On a related note, figures from the Central Statistics Office showed property price inflation has fallen to less than 6 per cent in Dublin, which was the lowest level of price growth recorded in 18 months.

That led to suggestions the gradual pick-up in housing supply may be cooling the market. Nationally prices rose by 8.2 per cent in the 12 months to September, down from 8.9 per cent the previous month and 12 per cent a year ago.

Indeed, growth in construction continued in October, although the pace of expansion slowed to its lowest rate in more than three years, according to the latest Ulster Bank construction purchasing managers’ index.

For one thing, property investor Hibernia Reit said it may sell all of the more than 320 apartments it currently owns for almost €150 million to finance the building of new homes on a high-profile 92-acre site it is acquiring near Newlands Cross in west Dublin.

The land, bought from the Irish Rugby Football Union for €27 million, has good road and rail links to central Dublin.
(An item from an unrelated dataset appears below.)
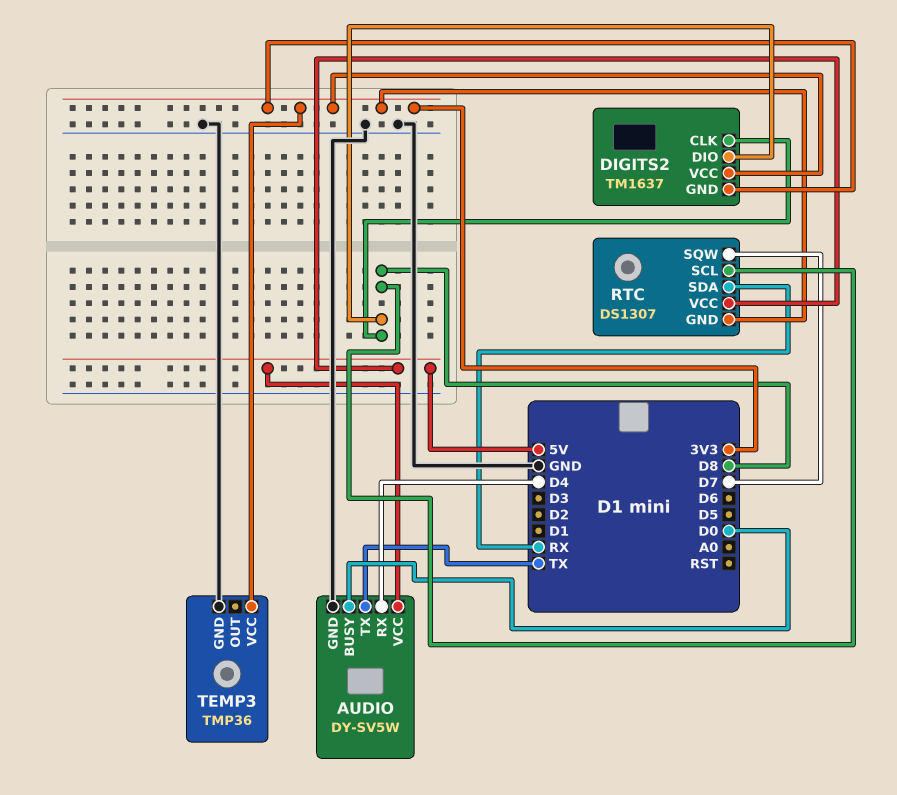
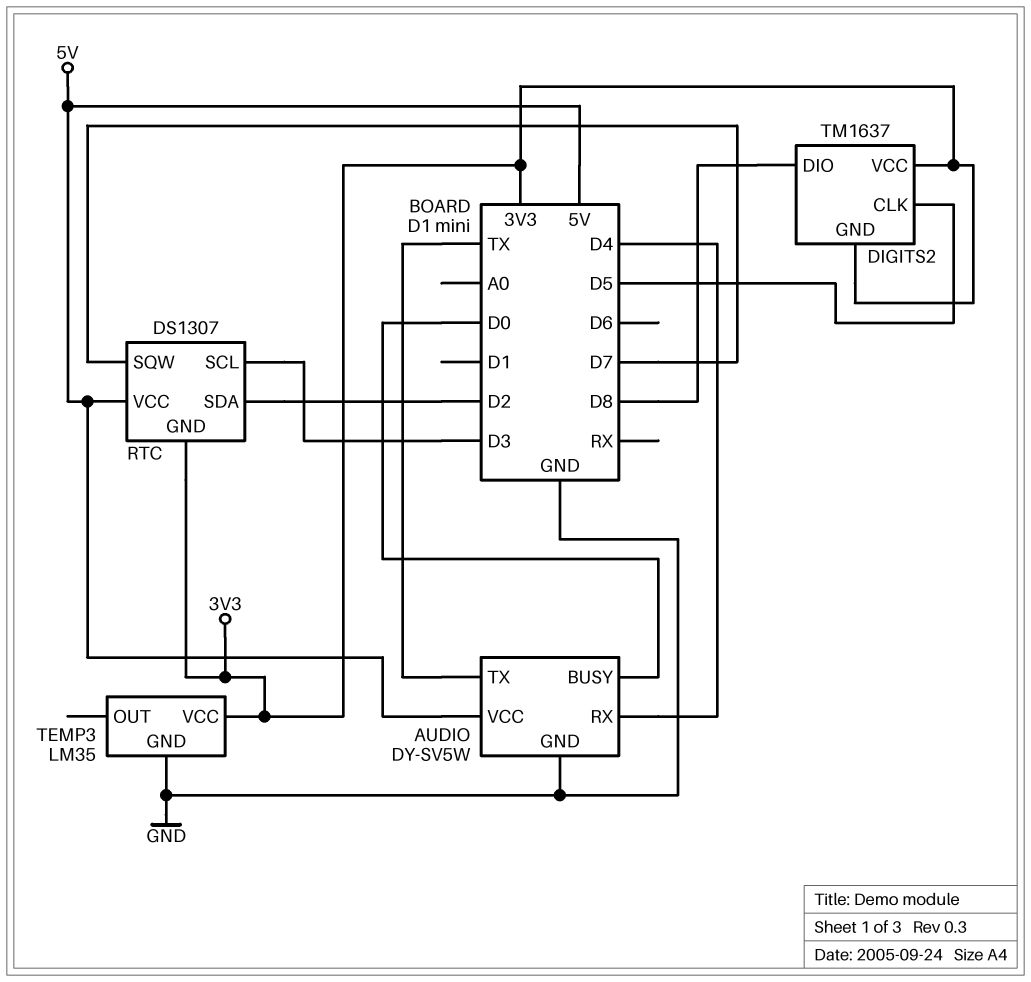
DIGITS2 pin CLK: D8 -> D5
RTC pin SCL: D8 -> D3
RTC pin SDA: RX -> D2
TEMP3: TMP36 -> LM35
Hibernia indicated new builds there could be split 70/30 between homes and business premises once it is rezoned.

Aryzta looks to bounce back

There was a boon for the Irish corporate landscape this week with the announcement that more than 700 new jobs are coming down the tracks, while beleaguered Irish-Swiss food group Aryzta successfully completed a massive rights issue.

Shareholders at Aryzta – the maker of Cuisine de France and McDonald’s burger buns –were offered rights to 10 new shares for every one they currently own in an exercise that sought to raise €790 million in proceeds before expenses.

The cash will be set aside to deal with the company’s debt pile among other things following a torrid few years for the baker. A total of 97.4 per cent of shareholders took up their rights at a cost of one Swiss franc (€0.88 cent) a share.

Much of the remainder are understood to be several hundred long-standing Irish shareholders who were effectively locked out of the deal. They now find themselves with a stake in the company that is worth less than 10 per cent of what it was before.

On the jobs front, financial services company Grant Thornton is to increase its headcount by one-third over the next two years with the creation of 400 new hires, while customer service technology firm Genesys is to create 200 tech jobs in Galway.

Elsewhere, contact lens manufacturer Bausch & Lomb announced an expansion of its production facilities in Waterford in a move that is likely to lead to about 100 new jobs. Finally, Irish risk analytics firm Quaternion Risk Management will create 20 jobs in the capital.